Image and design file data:
★ ★ ★ ★

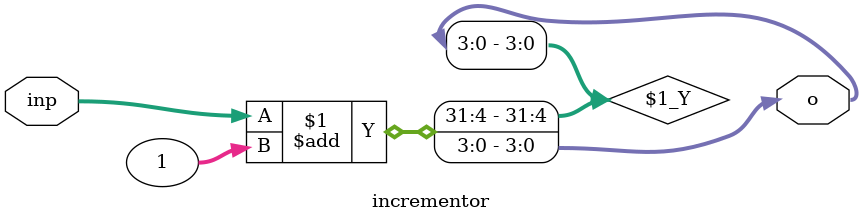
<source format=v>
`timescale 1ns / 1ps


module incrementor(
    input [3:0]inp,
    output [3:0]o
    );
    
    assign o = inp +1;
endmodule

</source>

★ ★ ★ ★

- [Problem requirements]: Your copy must hold every record above in its exact wording and must hold no pictures.

- [The completed task]:
<source format=v>
`timescale 1ns / 1ps


module incrementor(
    input [3:0]inp,
    output [3:0]o
    );
    
    assign o = inp +1;
endmodule

</source>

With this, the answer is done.